Business Context
OpenAI is training a large supervised model on a multi-terabyte dataset, and a single run can take 2-5 days across multiple GPUs. Your task is to design and implement checkpoint management so training can resume safely after preemption, node failure, or manual interruption without losing meaningful progress or corrupting model state.
Dataset
You are given a text classification training corpus used for internal moderation research. The ML task itself is standard supervised learning, but the interview focus is robust training-state management during long-running jobs.
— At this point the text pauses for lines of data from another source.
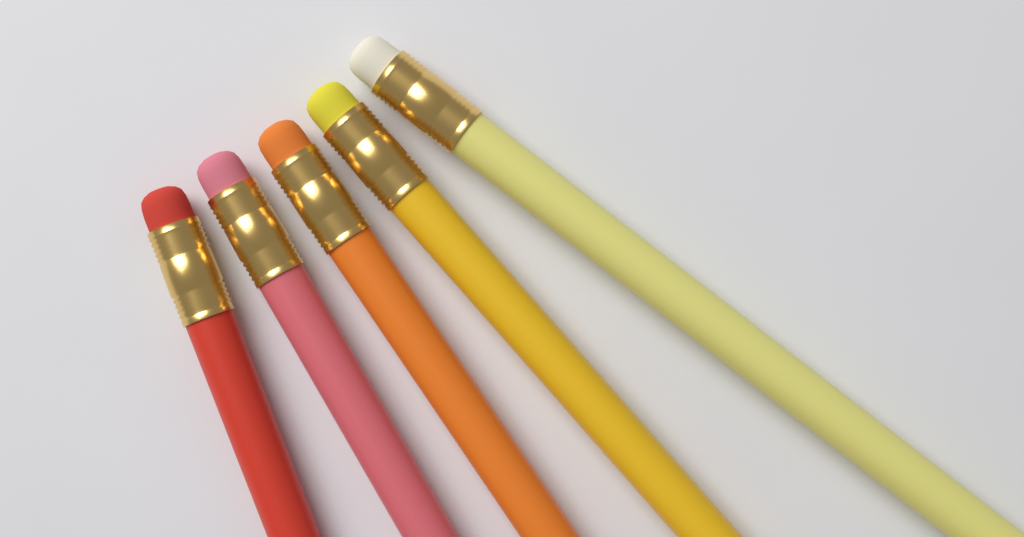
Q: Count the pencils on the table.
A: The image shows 5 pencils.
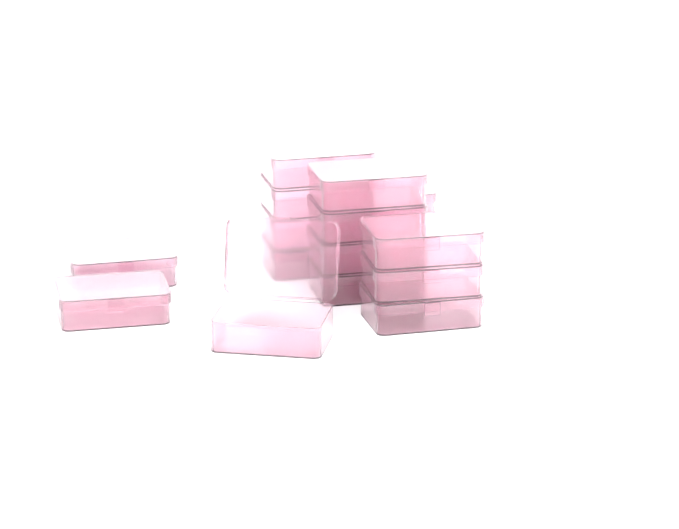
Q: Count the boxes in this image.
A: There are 15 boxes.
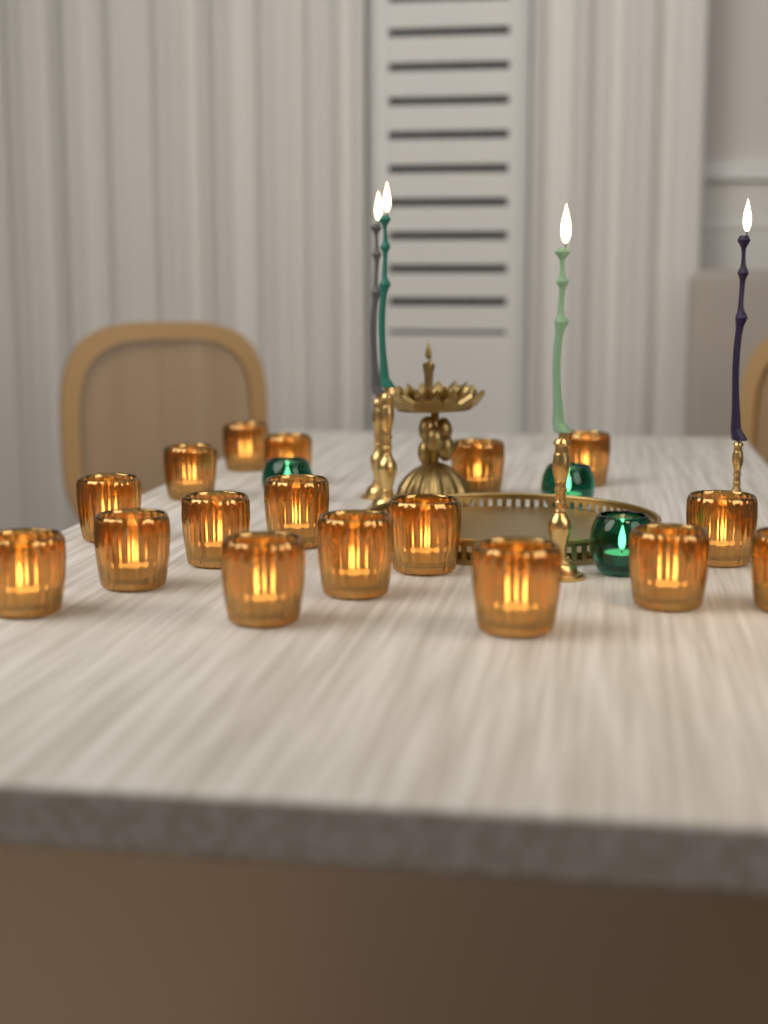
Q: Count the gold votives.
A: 17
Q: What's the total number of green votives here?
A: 3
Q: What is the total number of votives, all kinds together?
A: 20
| Feature Group | Count | Examples |
|---|
| Text inputs | 1 | prompt_text |
| Numeric metadata | 6 | token_count, language_confidence, prior_report_rate |
| Categorical metadata | 4 | language, source_surface, policy_area, region |
| Labels | 1 | violation_class |
- Size: 42M examples, ~1.8 TB tokenized training data, 11 classes
- Target: Multiclass classification — policy violation class
- Class balance: Long-tailed; largest class 41%, smallest class 0.3%
- Missing data: ~8% missing metadata fields; text always present
Success Criteria
A strong solution should:
- Resume training from the latest valid checkpoint with no more than 15 minutes of lost progress
- Restore model weights, optimizer state, scheduler state, gradient scaler, RNG state, and data-loader progress
- Avoid partial or corrupted checkpoints being treated as valid
- Demonstrate that resumed training produces comparable validation loss and macro-F1 to uninterrupted training
Constraints
- Training runs on preemptible GPU instances
- Checkpoint writes must not stall training for more than a few seconds per save
- Storage budget is limited; you cannot keep every checkpoint forever
- Validation should run every 10K steps; checkpoints every 2K-5K steps
Deliverables
- Build a training loop in PyTorch with periodic checkpoint save and resume support.
- Implement atomic checkpoint writing, retention, and "latest" checkpoint discovery.
- Show how to validate checkpoint integrity before resuming.
- Evaluate resumed-vs-fresh training using concrete metrics.
- Explain tradeoffs between checkpoint frequency, storage cost, and recovery point objective.